■ SUPPLIED MATERIAL ■
————————
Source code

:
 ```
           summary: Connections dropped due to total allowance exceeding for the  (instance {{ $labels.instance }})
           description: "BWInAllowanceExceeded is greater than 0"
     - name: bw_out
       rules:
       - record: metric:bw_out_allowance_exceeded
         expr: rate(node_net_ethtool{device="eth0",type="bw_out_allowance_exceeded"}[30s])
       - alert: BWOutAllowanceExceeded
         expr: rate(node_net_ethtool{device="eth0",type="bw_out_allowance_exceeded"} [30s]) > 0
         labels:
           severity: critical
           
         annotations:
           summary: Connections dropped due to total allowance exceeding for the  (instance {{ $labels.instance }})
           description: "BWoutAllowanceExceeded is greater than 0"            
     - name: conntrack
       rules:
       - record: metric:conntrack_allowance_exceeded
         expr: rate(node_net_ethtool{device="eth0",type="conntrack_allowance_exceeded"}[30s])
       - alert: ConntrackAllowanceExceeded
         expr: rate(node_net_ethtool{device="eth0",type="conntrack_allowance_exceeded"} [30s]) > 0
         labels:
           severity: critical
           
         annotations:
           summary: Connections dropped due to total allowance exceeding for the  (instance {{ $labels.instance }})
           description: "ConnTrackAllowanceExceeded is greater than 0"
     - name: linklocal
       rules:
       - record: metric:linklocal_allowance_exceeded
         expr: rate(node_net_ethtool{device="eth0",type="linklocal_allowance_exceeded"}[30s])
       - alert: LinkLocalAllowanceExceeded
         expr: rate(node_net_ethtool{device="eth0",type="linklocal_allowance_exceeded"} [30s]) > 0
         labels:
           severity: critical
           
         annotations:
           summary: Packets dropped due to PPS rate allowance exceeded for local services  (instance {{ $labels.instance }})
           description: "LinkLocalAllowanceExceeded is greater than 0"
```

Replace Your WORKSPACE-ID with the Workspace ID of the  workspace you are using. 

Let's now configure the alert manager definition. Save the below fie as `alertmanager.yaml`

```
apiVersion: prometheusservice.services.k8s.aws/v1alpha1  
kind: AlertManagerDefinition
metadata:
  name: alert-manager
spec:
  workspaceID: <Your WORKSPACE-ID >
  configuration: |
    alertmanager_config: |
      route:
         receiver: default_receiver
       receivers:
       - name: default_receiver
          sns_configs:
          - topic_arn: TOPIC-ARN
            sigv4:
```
————————
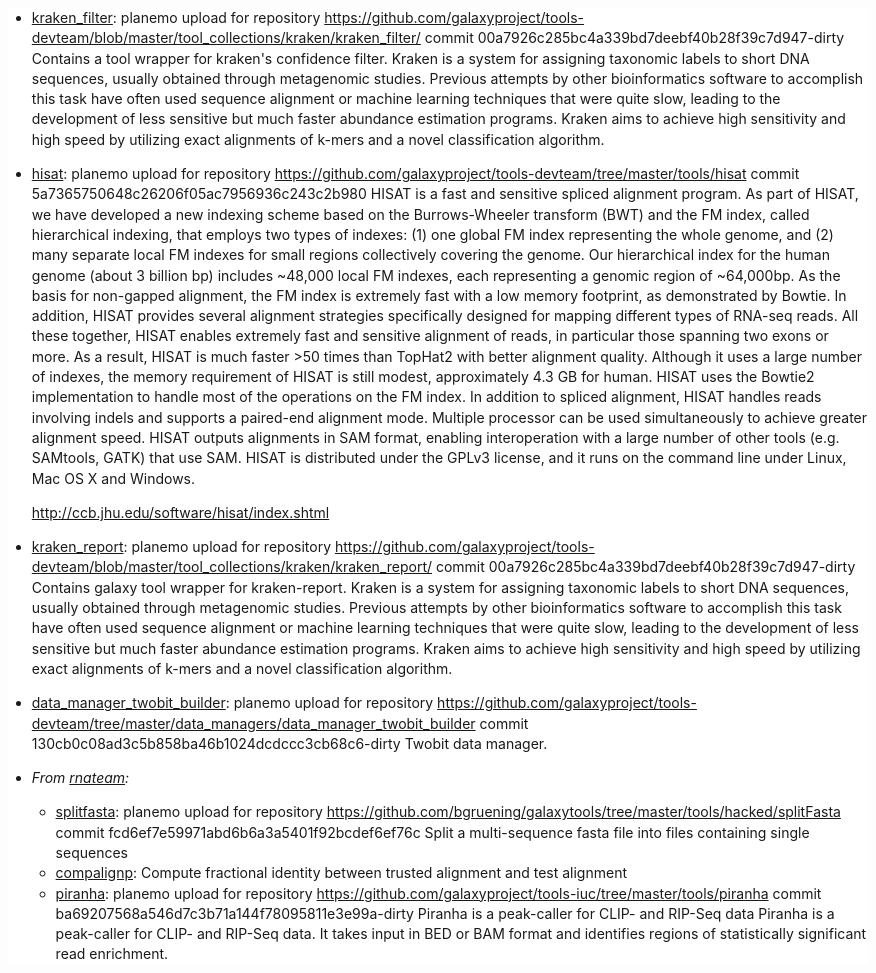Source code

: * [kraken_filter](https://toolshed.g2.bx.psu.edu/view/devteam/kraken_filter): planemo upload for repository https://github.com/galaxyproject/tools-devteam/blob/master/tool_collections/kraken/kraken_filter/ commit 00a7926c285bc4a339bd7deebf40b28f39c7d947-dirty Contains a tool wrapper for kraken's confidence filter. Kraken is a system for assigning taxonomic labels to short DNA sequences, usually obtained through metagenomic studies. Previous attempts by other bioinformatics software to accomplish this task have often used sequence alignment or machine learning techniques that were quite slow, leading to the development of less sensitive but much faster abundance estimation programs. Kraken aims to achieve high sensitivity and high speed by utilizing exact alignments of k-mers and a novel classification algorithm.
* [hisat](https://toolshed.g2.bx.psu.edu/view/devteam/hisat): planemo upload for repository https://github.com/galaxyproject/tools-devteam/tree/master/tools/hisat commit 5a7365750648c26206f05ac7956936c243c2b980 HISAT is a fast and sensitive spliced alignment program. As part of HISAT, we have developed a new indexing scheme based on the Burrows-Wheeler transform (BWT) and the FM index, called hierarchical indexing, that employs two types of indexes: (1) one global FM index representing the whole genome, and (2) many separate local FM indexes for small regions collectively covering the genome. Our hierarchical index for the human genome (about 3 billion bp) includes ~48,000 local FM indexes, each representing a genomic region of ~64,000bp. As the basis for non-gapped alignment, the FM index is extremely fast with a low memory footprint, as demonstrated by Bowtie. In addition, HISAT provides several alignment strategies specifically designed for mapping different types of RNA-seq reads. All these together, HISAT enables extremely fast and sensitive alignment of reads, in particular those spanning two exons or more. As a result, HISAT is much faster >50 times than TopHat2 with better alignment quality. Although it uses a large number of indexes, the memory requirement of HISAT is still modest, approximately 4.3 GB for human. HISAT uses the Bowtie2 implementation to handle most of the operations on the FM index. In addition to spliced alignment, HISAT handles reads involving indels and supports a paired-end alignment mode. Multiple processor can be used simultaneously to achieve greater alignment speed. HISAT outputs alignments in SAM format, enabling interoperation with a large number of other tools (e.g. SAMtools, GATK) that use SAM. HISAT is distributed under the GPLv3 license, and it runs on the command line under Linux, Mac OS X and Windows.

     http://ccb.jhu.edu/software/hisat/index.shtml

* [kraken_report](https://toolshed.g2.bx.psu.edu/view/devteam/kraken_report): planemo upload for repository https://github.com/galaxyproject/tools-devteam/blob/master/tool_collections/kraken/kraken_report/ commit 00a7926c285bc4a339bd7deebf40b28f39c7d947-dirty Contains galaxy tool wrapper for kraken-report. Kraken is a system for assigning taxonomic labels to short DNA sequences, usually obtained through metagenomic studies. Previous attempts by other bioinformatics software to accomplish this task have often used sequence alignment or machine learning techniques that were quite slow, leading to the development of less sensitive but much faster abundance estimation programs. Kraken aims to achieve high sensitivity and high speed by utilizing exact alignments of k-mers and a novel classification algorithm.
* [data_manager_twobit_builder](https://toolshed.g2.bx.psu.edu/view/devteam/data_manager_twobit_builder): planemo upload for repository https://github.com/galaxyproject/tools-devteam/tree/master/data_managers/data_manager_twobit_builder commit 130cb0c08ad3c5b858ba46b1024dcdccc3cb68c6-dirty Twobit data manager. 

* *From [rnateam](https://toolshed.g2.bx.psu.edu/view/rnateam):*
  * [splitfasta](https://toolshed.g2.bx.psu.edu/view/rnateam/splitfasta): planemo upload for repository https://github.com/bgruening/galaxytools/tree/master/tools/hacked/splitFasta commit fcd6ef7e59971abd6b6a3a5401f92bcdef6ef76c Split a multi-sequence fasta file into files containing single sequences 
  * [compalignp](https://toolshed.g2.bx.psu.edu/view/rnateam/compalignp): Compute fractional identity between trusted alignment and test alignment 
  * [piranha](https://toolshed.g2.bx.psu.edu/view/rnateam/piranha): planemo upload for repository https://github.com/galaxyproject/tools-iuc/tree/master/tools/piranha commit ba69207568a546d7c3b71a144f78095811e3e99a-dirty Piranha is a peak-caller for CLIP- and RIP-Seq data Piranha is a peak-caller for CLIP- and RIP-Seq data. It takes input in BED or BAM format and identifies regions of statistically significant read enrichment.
————————
■ PROBLEM TO WORK ON ■
Check each line of the entries for "name" and copy those that have it.

■ EXERCISE ANSWER ■
     - name: bw_out
     - name: conntrack
     - name: linklocal
  name: alert-manager
       - name: default_receiver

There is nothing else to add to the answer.